Darkness By Oath - Near Death Experience review
Band: | Darkness By Oath |
Album: | Near Death Experience |
Style: | Melodic death metal, Thrash metal |
Release date: | March 23, 2012 |
A review by: | Doc G. |
01. Into The Gloom...
02. In An Obscure Eternity
03. Viole(n)t Intentions
04. N.D.E.
05. A Cry Of Terror (Voices From Nowhere)
06. Holloworld
07. Steams Of Blood
08. Unequivocal Evil Excitement
09. Fallen Angel Of Death
10. Last Emotion
11. Terror In Thousand Faces
My teef hurt and I'm probably going into a diabetic coma. It's what happens when you eat nothing but white bread with a heap of sugar on it. Wait...That didn't actually happen, I just listened to Near Death Experience in it's entirety is all.

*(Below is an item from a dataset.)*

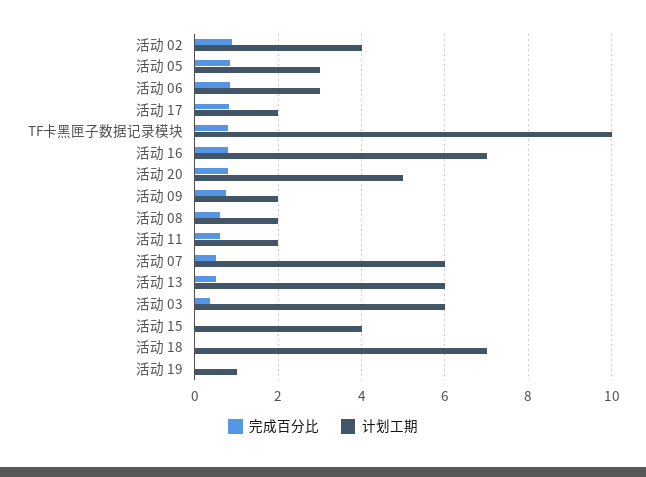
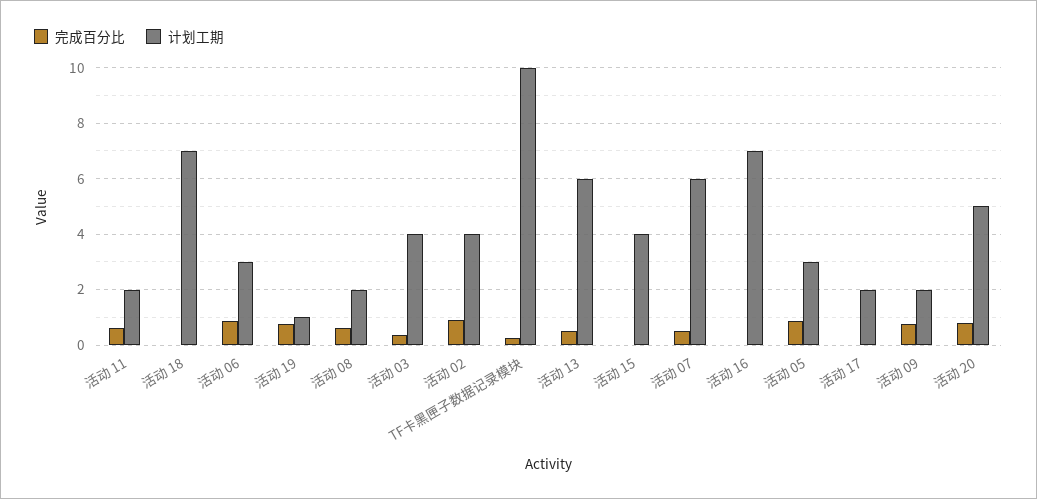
完成百分比, 活动 17: 0.8 -> 0
完成百分比, TF卡黑匣子数据记录模块: 0.8 -> 0.25
完成百分比, 活动 16: 0.8 -> 0
计划工期, 活动 03: 6 -> 4
完成百分比, 活动 19: 0 -> 0.75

Dan Swanö apparently really digs these guys. That was once a really good sign; after all, his endorsement probably helped expose a lot of us to Hail Of Bullets, which turned out really nicely, but it seems recently he's giving the thumbs up to some of the most boring death metal bands around. Darkness By Oath is a continuation of this trend. Essentially, this music is dry, copy + paste modern death metal; you know the type; seamless, pristine, crisp, with a tighter sense of time than most Rolex's, and also completely soulless. Soulless in a boring, uninteresting way, not the cool, evil, menacing sort of way.

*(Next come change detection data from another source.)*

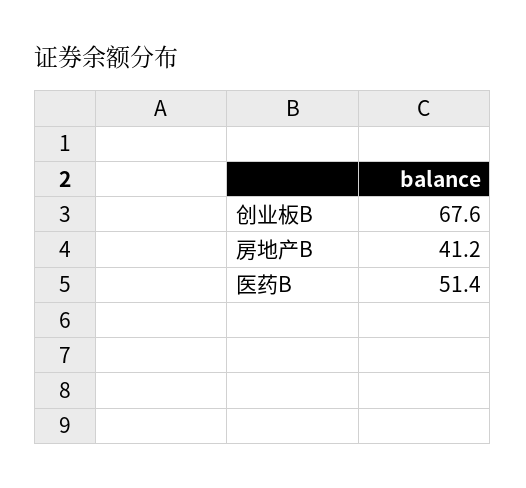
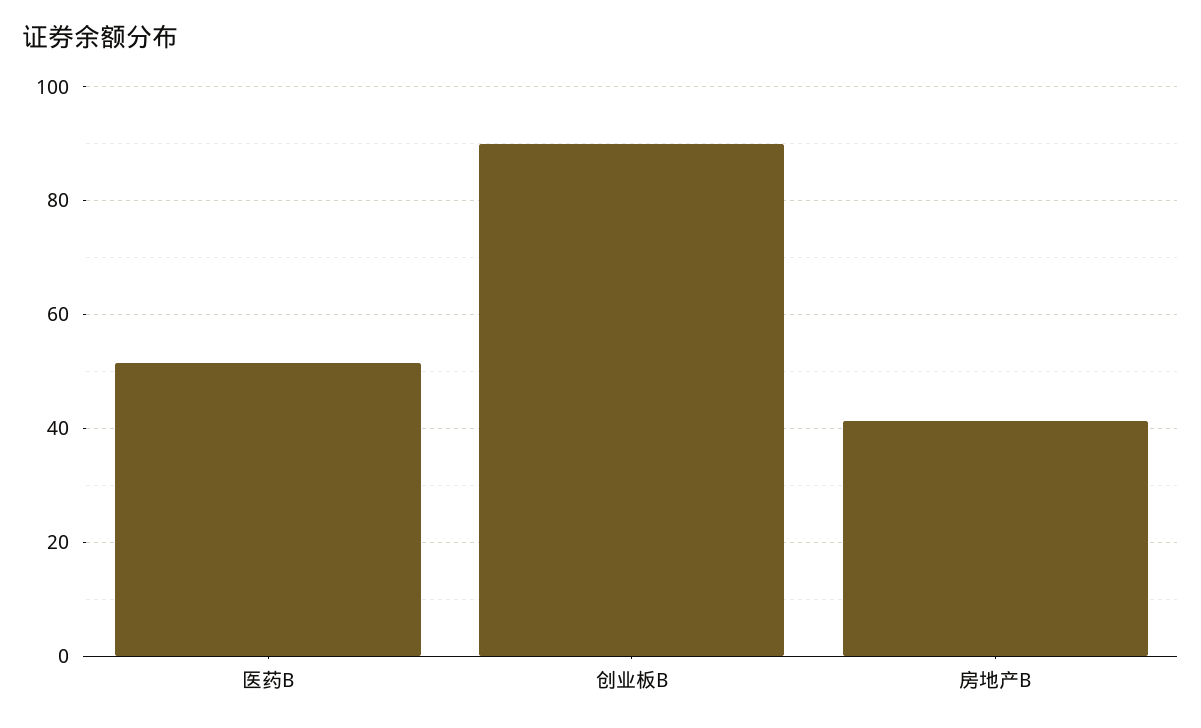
创业板B: 67.6 -> 90

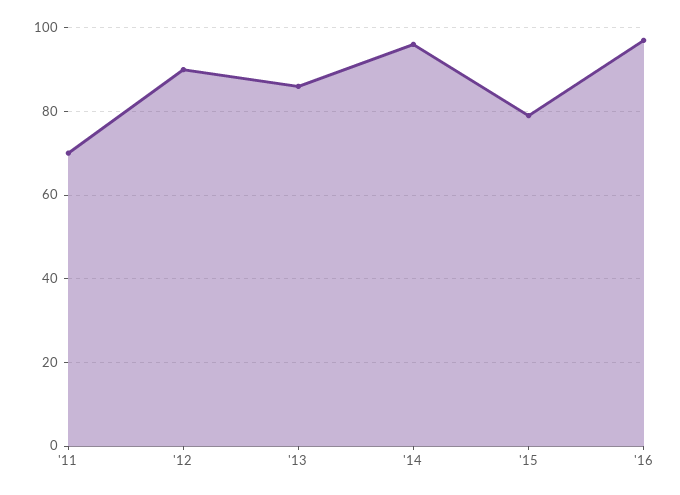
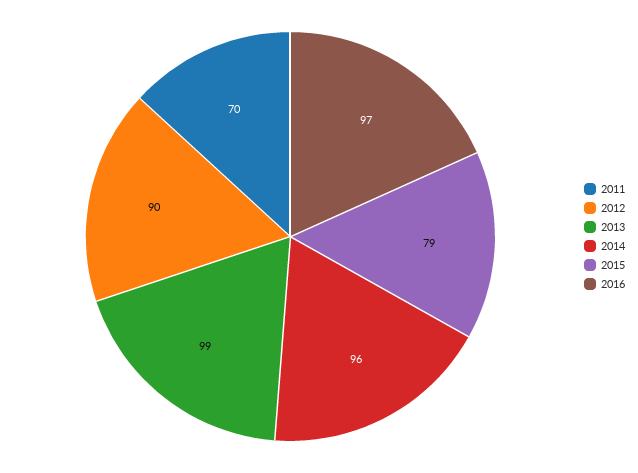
'13: 85 -> 99

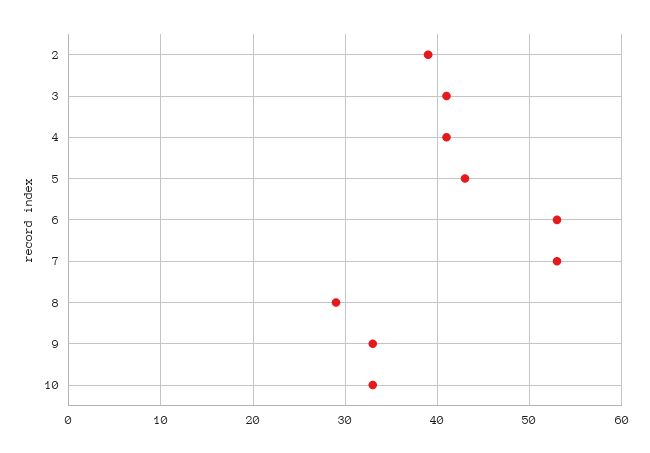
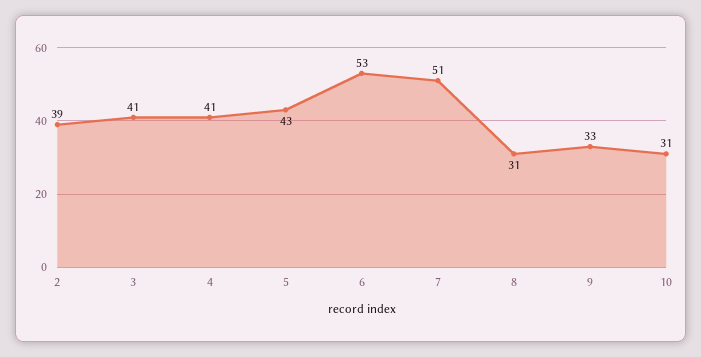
7: 53 -> 51
8: 29 -> 31
10: 33 -> 31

Well, seems D.B.O. realized just how boring their music actually was, because each song seems to revolve entirely around a melody or two which feel like slapped-on afterthoughts. It's a rock and a hard place listening to this album; on one hand, you've got these juvenile melodies which kill the death metal feel, and accentuate just how generic the rest of the music is, yet when these melodies are absent, the bore-factor is about as ignorable as a railroad spike to the back of the skull.

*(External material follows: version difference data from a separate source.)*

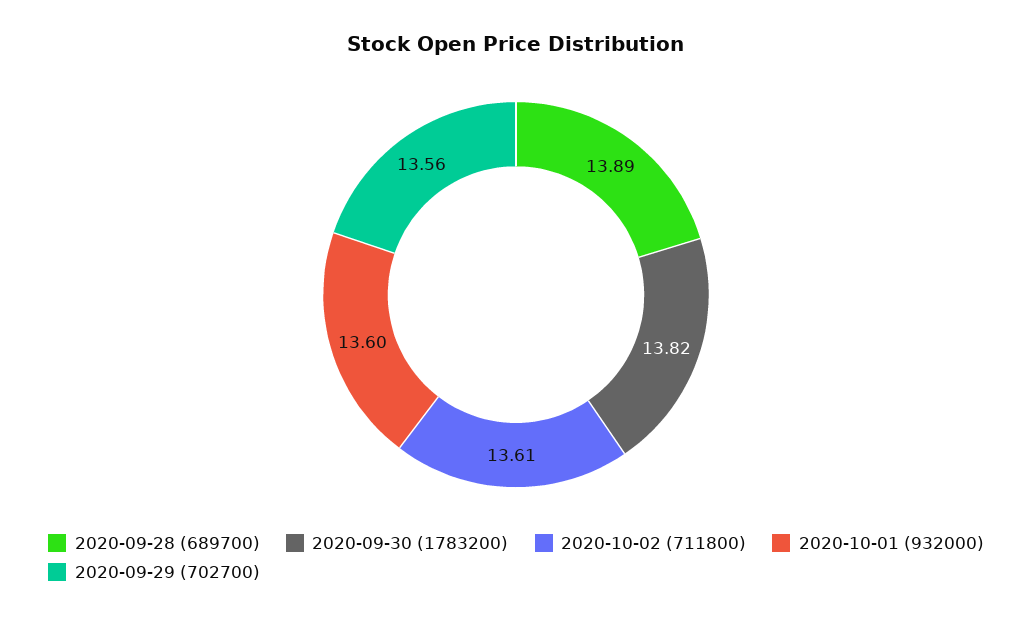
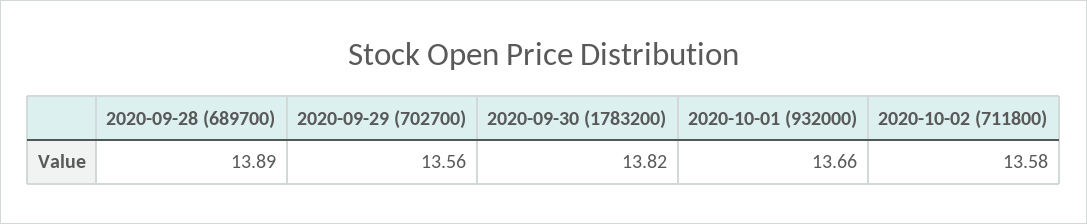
2020-10-02 (711800): 13.61 -> 13.58
2020-10-01 (932000): 13.6 -> 13.66

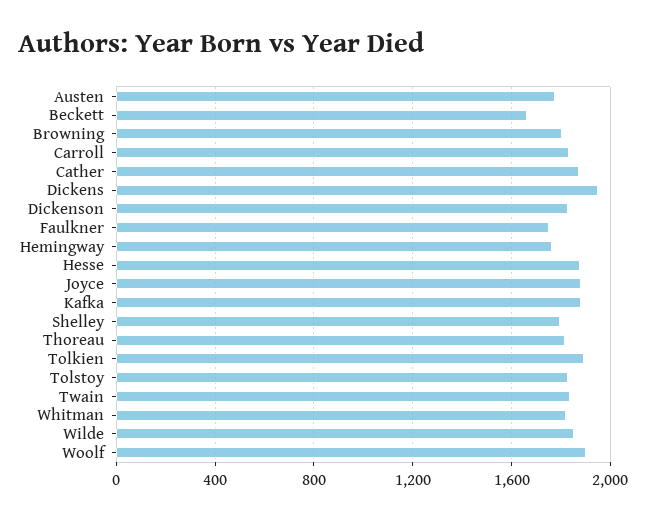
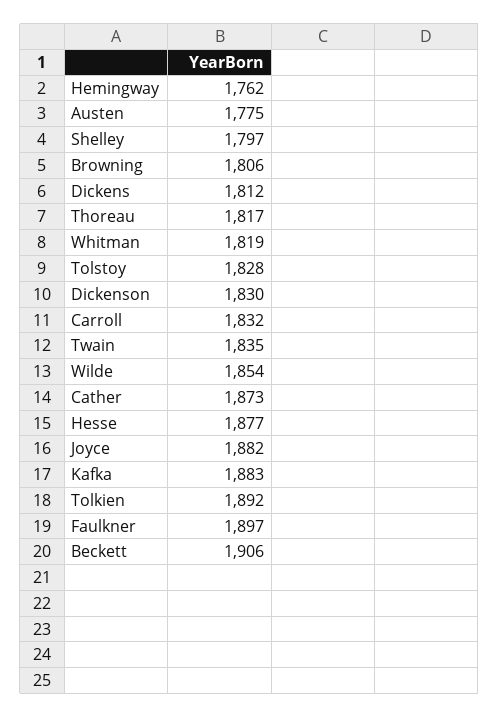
Beckett: 1650 -> 1906
Dickens: 1950 -> 1812
Faulkner: 1750 -> 1897
Woolf: 1900 -> none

In many ways, Darkness By Oath really has a sort of Children Of Bodom quality to them; using sugary sweet melodies, which, if slowed down and translated into less aggressive surroundings, would make halfway decent fastfood jingles as a compensation for their otherwise thoroughly un-dynamic songs. This should make them immensely popular in some circles. Granted, these riffs are incredibly catchy, which is probably the one redeeming (even if eventually irritating) quality of Near Death Experience - hell, these melodies almost make this album damn near enjoyable sometimes. Perhaps a less misleading title would have been Nearly A Death Metal Experience.
A huge recommendation for wussbags who can't handle death metal but want to say they listen to death metal.